この格子を外すは壁の石を外すのよりも、幾らか難しいかもしれない。イヤ、実際この格子を外すことが出来るようなら、何も壁を崩す必要は無いのだ。

 そうとすると、差し当たり手に入りそうなのは、毎日牢番が持ってくる鍋より外にない。鍋は勿論鉄だ。その中に肉汁を入れて持って来て、皿に移して立ち去るのだ。どうかその鍋をそのままここに置いて行かせるようにしなければならない。

 鍋に差し込んである取っ手は、長さが一尺《30cm》近くもあって、これも鉄製だからこの取っ手をしばしば借用することが出来れば、てこの変わりにすることも出来る。大抵の石ならば、これを間に入れて、こじ動かせば、抜けないということは無いだろう。

 ただの一夜でも、或いは一時間でも良いから、この鍋を置かせたい。置かせるには、又皿を壊すのが近道ではあるが、そうしばしば壊しては疑われる恐れも有るから、今度は日の暮れに、牢番が来た時に、躓(つまず)かなければならないような所に、その皿を出して置いた。

 計略が図に当たって、その晩、鍋を提げて格子の中に入って来た牢番は果たして自分で躓(つまず)いて皿を蹴飛ばし、再び使えないように砕いてしまった。彼は非常に怒ったけれど、自分の不注意だから仕方が無い。

 再び新しい皿を取りに帰ろうとするのを、友太郎は呼び止めて、「なあに、わざわざ皿を取って来てくださらなくても、私は鍋から直接頂きますよ。」牢番は土牢の入り口を降りたり、上ったりする面倒が助かるのを喜んで、「そうだ、鍋のまま置いて行こう。」と言い、少しも疑わずに立ち去った。

 この夜、友太郎はこの鍋の取っ手を抜いて、仕事をはかどらせたことは、今までの二日分にも勝った。かなり大きな石を、夜の明けるまでに又一つ抜き取った。

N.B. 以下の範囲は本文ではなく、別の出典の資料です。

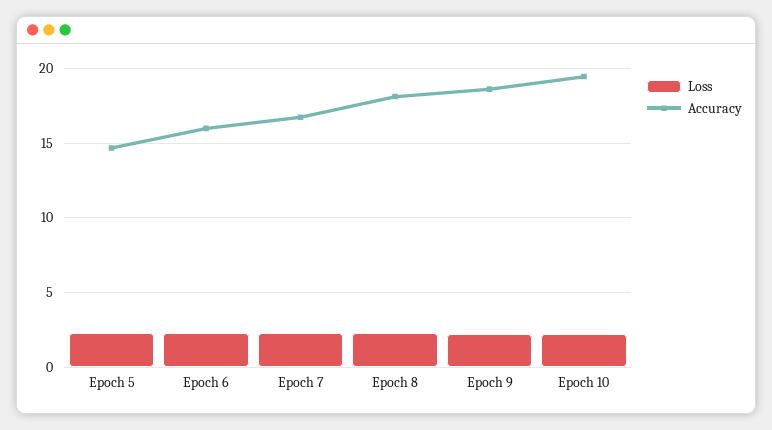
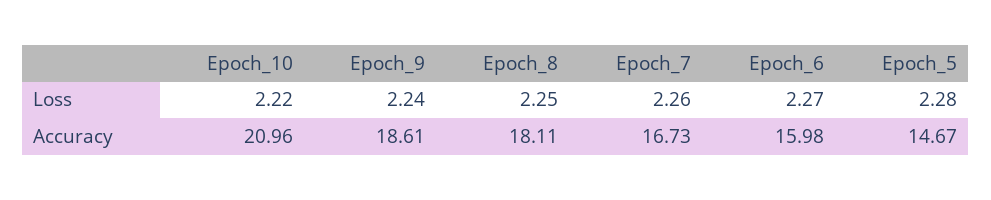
Accuracy, Epoch 10: 19.5 -> 20.96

 夜の明けると共に、石を元のとおり差込、鍋の取っ手も元の通りに鍋につけ、、そうして寝台で壁の穴を隠し、その上に寝ていると、間もなく牢番が新しい鍋に肉汁を盛って来て、「お前のような乱暴な男に皿はあてがっては置けない。一週間のうちに二枚も砕くのだから、もし外の囚人にこのまねをされたら、政府の財政が破綻(はたん)してしまうことになる。」

 まさか、政府の財政が囚人の破損する皿のために影響を受けはしないが、牢番の懐には確かに影響するのだ。皿小鉢のような物は総て牢番の負担なのだ。
 「この古い方の鍋を皿の変わりにここに置いて置くことにするから、サア、肉汁をもこの鍋に入れて置くよ。」

 全く友太郎は神が自分の仕事を助けてくれているように思った。鍋を、ここに置ききりに置いてくれるとは何という幸せだろう。これで、もし、この穴を、壁の尽きるところまで掘り抜くことが出来ないなら、それは誰のせいでもない。自分の熱心さが足りないのだ。

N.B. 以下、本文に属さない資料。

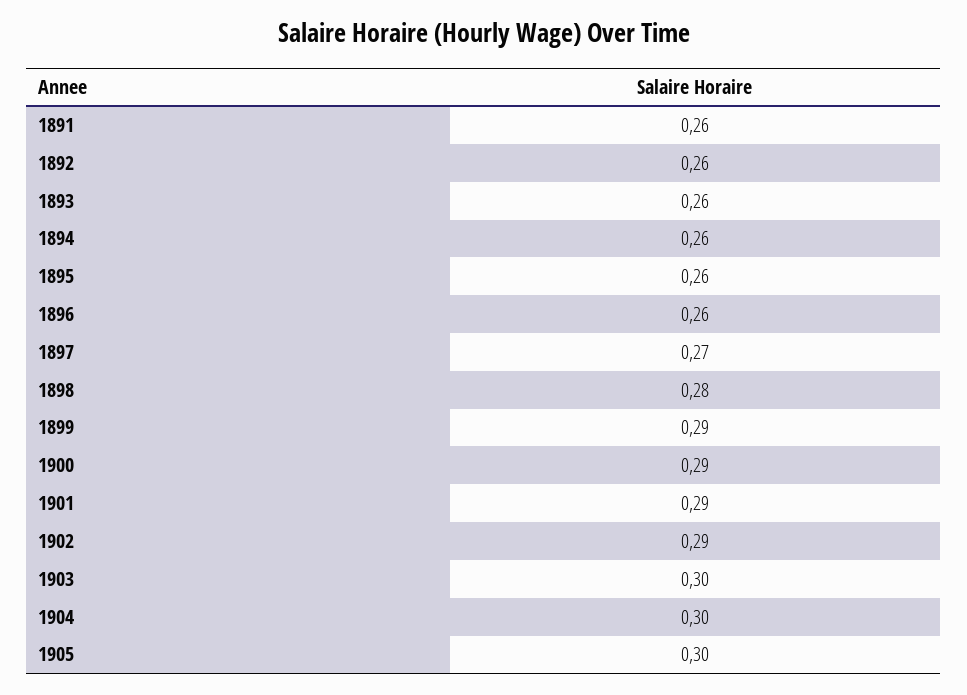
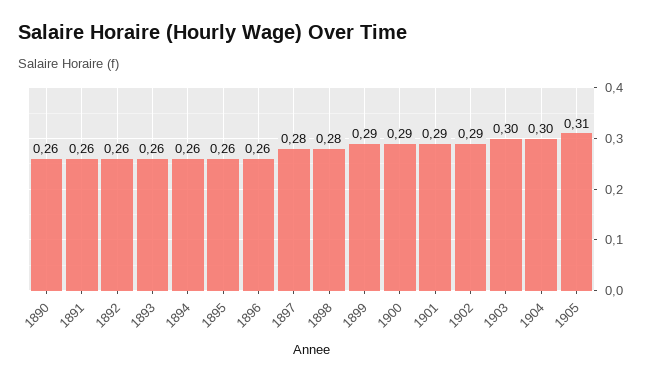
1897: 0.27 -> 0.28
1905: 0.3 -> 0.31
1890: none -> 0.26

 この様に思って、牢番の来る少し前にはその取っ手を鍋に戻して置き、牢番が立ち去れば直ぐに取っ手を外して、仕事にかかる。ほとんど夜昼の区別は無い。数日の内にほとんど、自分の体が入ってしまうほどの、穴になり、掘り出したセメントは窓から風で飛ばしたり、どぶの中に捨てたりして、ますます都合よく進んだが、こうなると、こっちの仕事も向こうに聞こえるようになったのか、向こうは又止めてしまった。

 何でも、こっちを疑って又控えたためであろう。向こうが控えればなお更こちらが早く進んで行かなければならない。どの様な人だか知らないが、早く穴と穴とに出くわして、その人の顔を見たい。たとえ、牢破り目的は達し得なくても、二人言葉を交えることが出来るようになれば、ただそれだけでも、どれほどの幸せか知れず、又二人の間にどの様な知恵が出るかも分からない。

 掘っては又堀、間断なく進んだ結果、今度こそは鍋の取っ手に、イヤ、人間の力の到底及ばない邪魔が出来た。それは壁の中に鉄板が入っていることを見出したのだ。

 鍋の取ってが、上面を滑るばかりで、少しも瑕(きず)を付けることが出来ない。初めは又石だと思ったが良く見ると石ではない。平たく板のように続いた鉄である。知らなかった。知らなかった。これほどまでの用心がしてあるとは。これで、全く何もかも水の泡だ。

 どの様な道具が有っても、こればかりは通り越すことは出来ない。恨めしさの余りに押しても見た。叩(たた)いても見た。そうして、最後には声を出して泣いた。「アア、神よ、神、今まで空しい望みを起こさせ、遂に成功するものとばかり思わせておいて、この障害に会わせるとは、余りに非道です。残酷というものです。」

 彼は再び絶食してこの世を去る外は無いと、早や前の悲しい決心に返り掛けた。けれど、その実、この鉄板は、それほど広いものではない。所々横に入っているのだから、その上か、下かを掘れば良いのだ。そうと気が付かないのが不覚だ。

 ほとんど泣き入った友太郎の耳に、何処からか、たちまち人の声のような響きが聞こえた。アア、確かに鉄板を隔てた向こうからの声だ。「誰だ、誰だ、そこで神の御名を呼んで、そうして、絶望して泣いているのは。」確かにこの身への問いである。

 一事は恐ろしさに震え上った。実に穴の中で、鉄の分子に響きを伝えて聞こえる声は人間の声とは思えない。物凄い音である。けれど、恐れは少しの間で、たちまち、燃えるほどの熱心となり、耳を鉄板に当てるようににして聞いたけれど、再びは聞こえない。

 何しろ向こうから穴を掘っていた相手に違いない。友太郎は神の次に、この人を頼りにしている。この人が有ればこそ自分も自殺を思いとどまり、ここまで穴を掘って来たのだ。

 「そう言う貴方はどなたですか。もう一度どうか声を聞かせてください。」請いに応じて声は再び聞こえた。
 「お前は誰だ。」
 友;「不幸な囚人です。」
 彼の声;「何の国の」
 友;「フランスの」
 声;「シテ、姓名は」
 友;「団友太郎」

 声は独り言のように「フム、土牢にでもいるから名高い国事犯者ででもあるかと思えば、全く聞いたことが無い。相手にもならない俗人かも知れんな。」

 友;「俗人ではない水夫です。水夫です。」ほとんど辺りも構わずに大声で叫んだ。